Une microsociété qui va s’achever en apothéose
Si certains (comme Louise Chevillotte, actrice du dernier Philippe Garrel, L’Amant d’un jour) ont un orteil dans la vie d’après-Cons’, leur désir est de poursuivre une aventure ensemble. Une partie de la promo a déjà mis en place une association et créé un festival.
Une microsociété engagée sur le chemin de l’autonomie et rompue à la rigueur de l’exigence théâtrale
Bien qu’ils aient chacun traversé ces trois années très différemment, ils ont connu et partagé des moments forts – des attentats du 13 novembre 2015, durant lesquels ils étaient en voyage de groupe au Canada ou en Russie, à Nuit debout en passant par les manifestations contre la loi travail.
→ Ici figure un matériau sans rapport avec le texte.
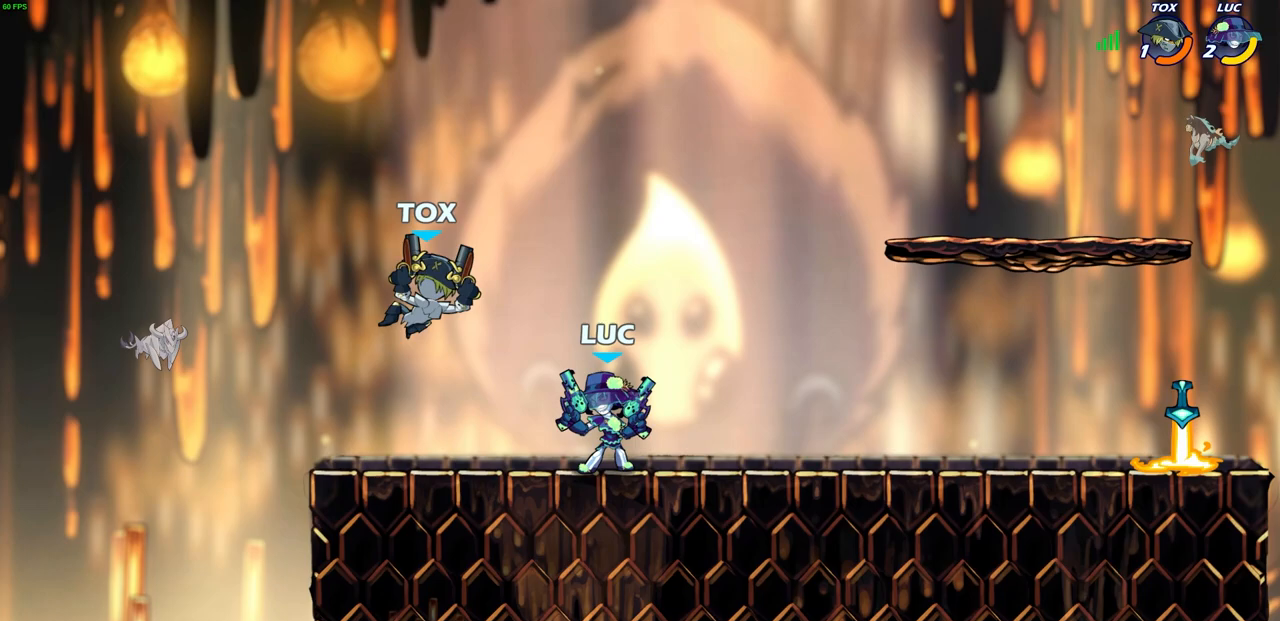
{"buttons": [], "left_stick": "center", "events": [[17, "R2", "down"], [300, "left_stick", "right"], [350, "R2", "up"], [350, "SQUARE", "down"], [400, "left_stick", "down"], [450, "SQUARE", "up"], [500, "left_stick", "center"]]}
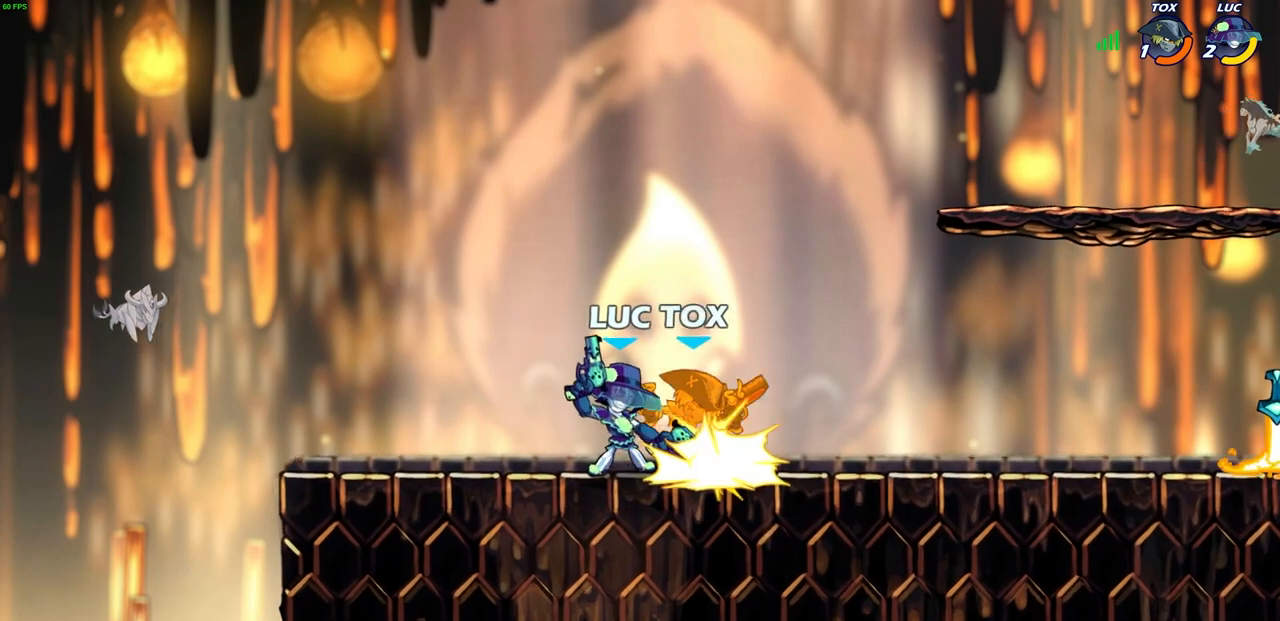
{"buttons": [], "left_stick": "right", "events": [[467, "left_stick", "right"]]}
Petit à petit engagée sur le chemin de l’autonomie et rompue à la rigueur de l’exigence théâtrale, la microsociété qu’ils ont fini par constituer va donc avoir droit, avant de se jeter dans le grand bain, à une fin en apothéose.
Quatre des pièces précédemment citées semblent d’ailleurs présenter un résumé des enjeux d’une formation théâtrale : la construction d’un personnage (Juliette, le commencement, créée par les élèves), la mise en abîme de la fabrication d’une pièce (Impromptu 1663, mise en scène par Clément Hervieu-Léger), la crise d’identité et le jeu poussé dans ses derniers retranchements (Roberto Zucco, dirigée par Yann-Joël Collin) et l’utilisation au plateau de leur mémoire tant intime que culturelle (Claire, Anton et eux, écrite et mise en scène par François Cervantes).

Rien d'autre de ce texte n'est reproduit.